We can now combine this simulated J1 cpu with the SIMPL interpreter.  Each of the 16-bit wide primitive J1 instructions will be allocated to one of the SIMPL ascii character commands.

A crude version of this was hacked together in April of 2017 for the Arduino DUE or any of the larger memory Arduinos.

The intention now is to get thus running on a 600MHz Teensy 4.0 offering more memory and much greater speed

There will be the overheads of the J1 simulation and also the SIMPL virtual machine, but with the performance of the Teensy 4.0 it will be a good platform to explore the possibilities of a dedicated SIMPL machine.

• ### SIMPL: A subset of Forth

01/13/2021 at 15:19 0 comments

As SIMPL evolved it became clear that the Txtzyme command interpreter with only 13 basic commands for exercising peripheral hardware could be developed further into a virtual machine with its own tailored instruction set.

From an early stage in development it was decided that the VM instructions would be single character printable ascii codes. This was done initially to make the language more human readable, and was well suited the serial terminal interface.

The extensions to Txtzyme allowed SIMPL commands to be executed from RAM, and each of these commands had an accompanying command action stored as inline code in the Flash ROM.

This transition from instructions in RAM, executing blocks of code contained in ROM effectively released the microcontroller from the constraints of the Harvard architecture by using a Von Neumann virtual machine.

SIMPL and Forth

SIMPL has been greatly influenced by the Forth language developed by Charles H. Moore between 1958 and 1970. During the 1970s it was ported onto a wide range of minicomputers and microcomputers. It is a compact and extensible stack-based language.

The stack based machine is the obvious candidate for executing the Forth language as it matches the needs of the Forth machine model.

As SIMPL is a subset of Forth, it would seem sensible to make the SIMPL VM a stack based architecture.

Traditionally Forth was based around a 16-bit wordsize and a 16-bit addressing range that was commonplace amongst mini computers in the 1970s.

Chuck Moore and Dr. C.H. Ting worked together in the 1990s to create a minimal instruction set computer (MISC) which could efficiently execute Forth primitive instructions.
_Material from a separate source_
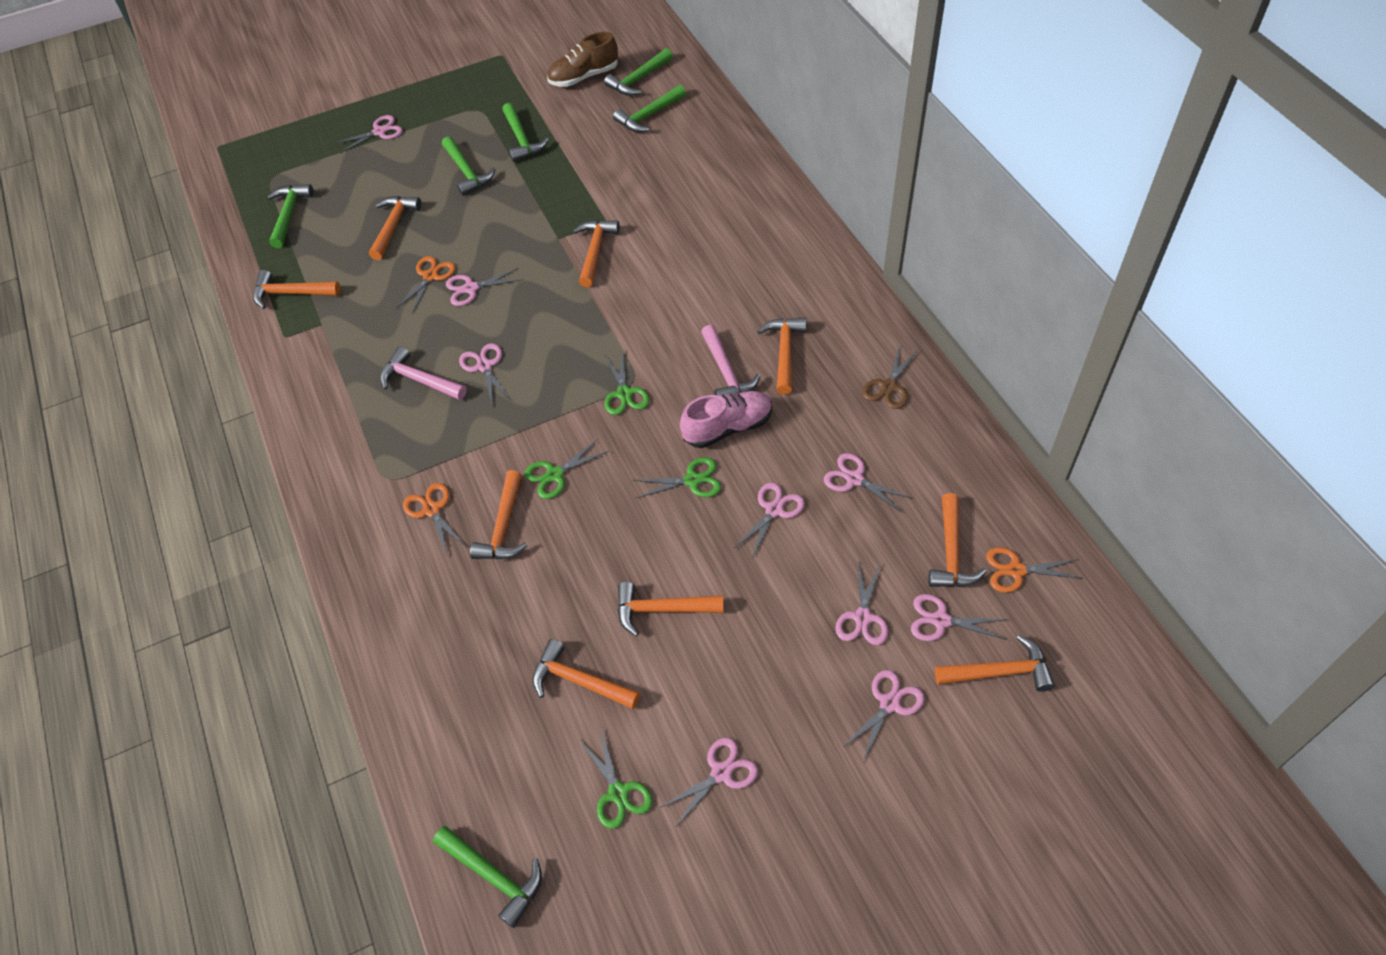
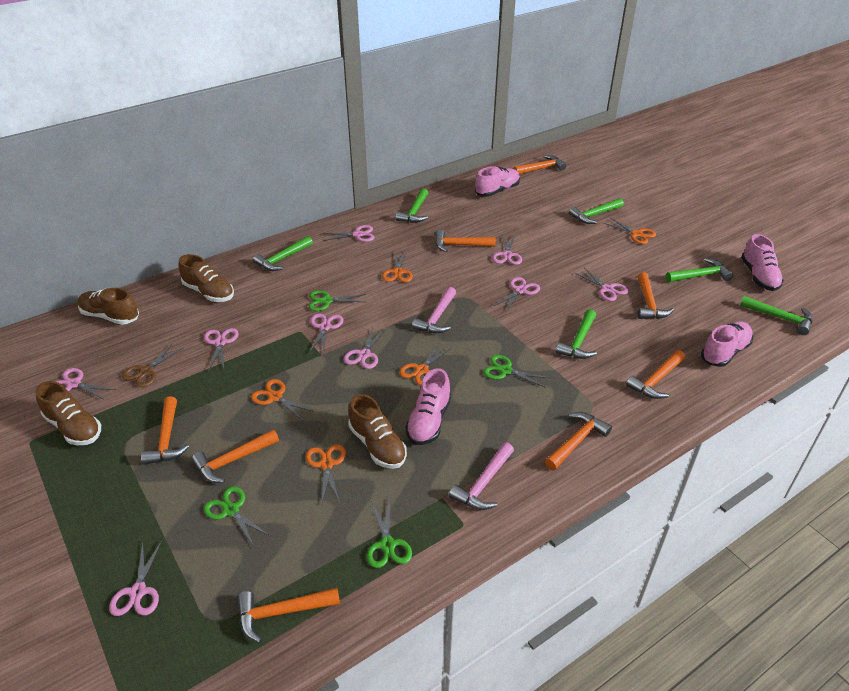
brown shoe: [547,32,618,87] = 1 -> [36,381,101,445] [78,288,139,325] [179,254,234,302] [348,394,407,469] = 4
orange hammer: [253,270,340,309] [369,196,421,260] [470,470,527,559] [532,639,640,709] [573,220,619,287] [617,582,724,636] [757,318,806,395] [928,493,987,587] [935,635,1055,692] = 9 -> [141,396,189,465] [191,429,279,483] [237,587,340,643] [435,230,496,252] [513,155,566,174] [545,412,612,471] [626,350,685,399] [638,272,674,319] = 8
orange scissors: [396,256,456,314] [403,483,466,556] [986,547,1083,592] = 3 -> [251,379,315,421] [306,444,346,506] [382,251,413,282] [399,343,452,386] [604,218,656,244] = 5
pink shoe: [680,391,772,448] = 1 -> [405,368,451,445] [475,166,520,197] [701,321,753,367] [741,234,784,291] = 4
Moore and Ting identified that Forth could be effectively synthesised from 32 or fewer primitive instructions.
Chen-Hanson Ting developed an eForth model, which was a formal specification for a Forth, implemented from a set of 32 primitives.
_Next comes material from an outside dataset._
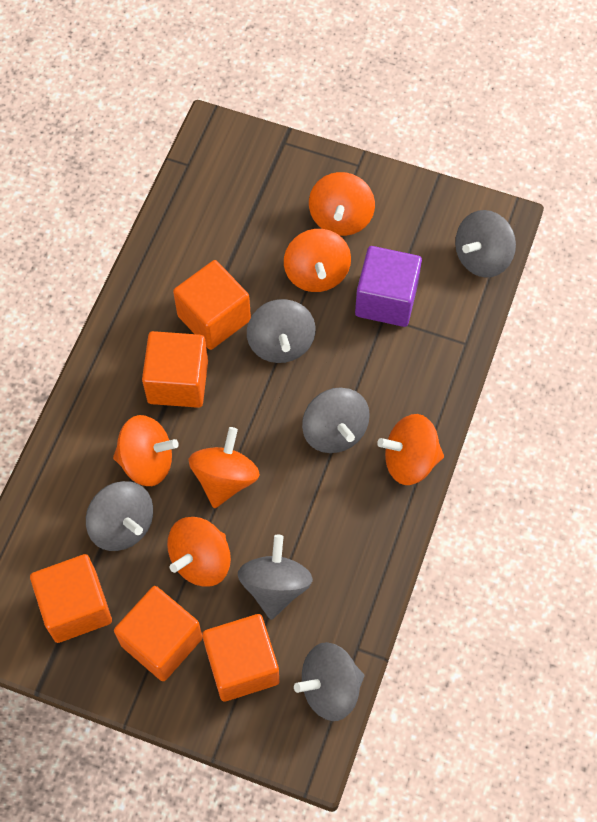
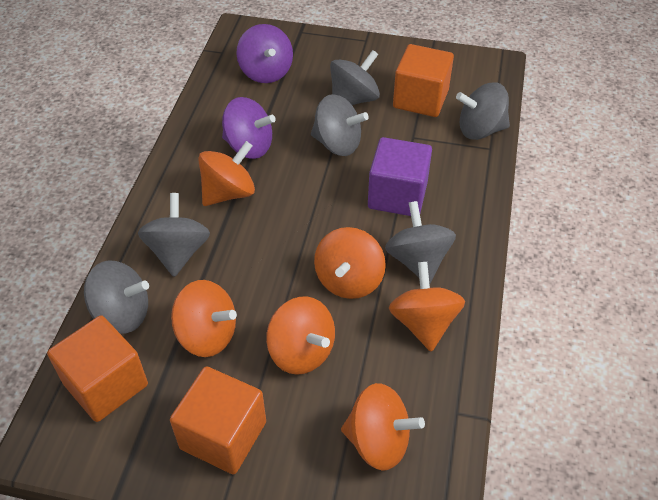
orange cube: [30,554,112,643] [114,586,203,681] [142,331,208,408] [173,260,251,350] [202,614,279,702] = 5 -> [47,315,148,422] [170,366,266,475] [393,44,454,117] = 3
purple spinning top: none = 0 -> [222,97,276,159] [236,24,293,83] = 2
Chuck Moore took on the hardware design challenge of MISC Forth processors, and developed a series of designs characterised by small instruction sets and minimal hardware.

A full sized Forth implemantation would typically be around 6K bytes.
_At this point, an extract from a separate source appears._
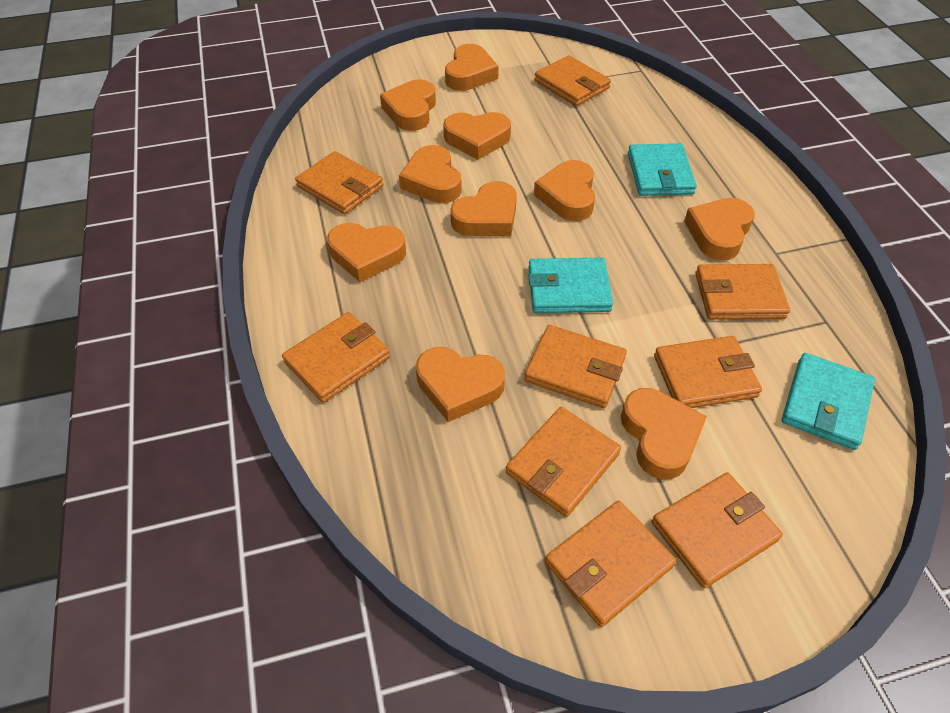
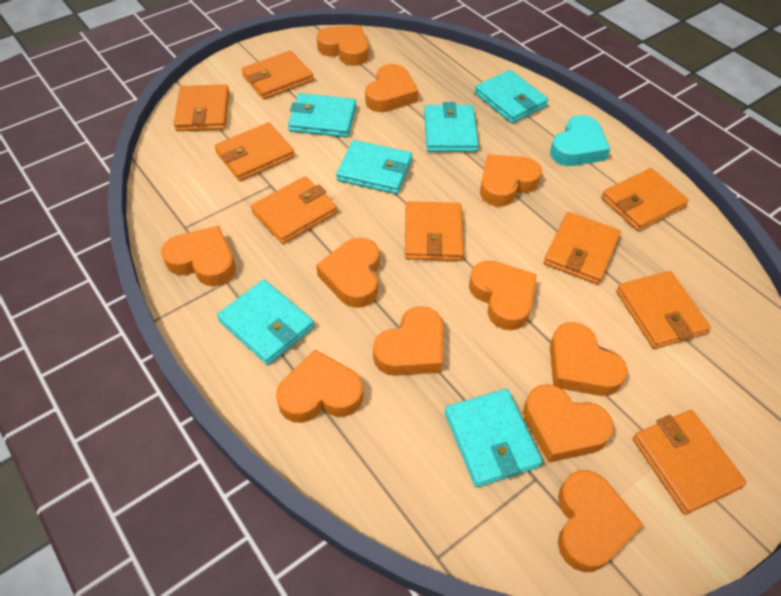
orange heart: [327,223,406,282] [380,79,436,131] [399,145,462,203] [416,347,505,422] [443,112,511,160] [445,44,499,91] [450,181,517,236] [534,160,595,221] [621,388,707,480] [684,198,755,261] = 10 -> [161,226,236,287] [276,350,363,423] [316,237,379,308] [317,25,369,66] [365,64,418,112] [373,306,443,376] [469,260,537,330] [480,154,542,207] [523,384,614,463] [550,322,628,396] [558,470,643,572] = 11
turquoise heart: none = 0 -> [550,115,610,166] = 1
turquoise wallet: [528,258,613,313] [628,143,697,196] [782,353,875,450] = 3 -> [217,279,314,365] [288,93,356,137] [336,140,412,194] [424,102,479,152] [445,389,542,487] [475,70,548,123] = 6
SIMPL proposes the use of a stack-based virtual machine, implementing a small number of primitive instructions which allow an extensible language to be created. It is suggested that the SIMPL machine can be inplemented in about  1 to 2K bytes of Flash memory depending on the target microcontroller.

Forth on an 8-Bit AVR

A tiny Forth with 28 primitives may be implemented in about 2K bytes of AVR assembly language. This implementation is by T. Nakagawa of Japan.

To implement Forth on an 8-bit AVR microcontroller requires an average of about 10 AVR assembly language instructions to implement each primitive.  There is also the overhead of the interpreter. This slows the execution speed down by a factor of 10 or 20. On the 20MHz AVR this corresponds to about 1 million Forth instructions per second (FIPS).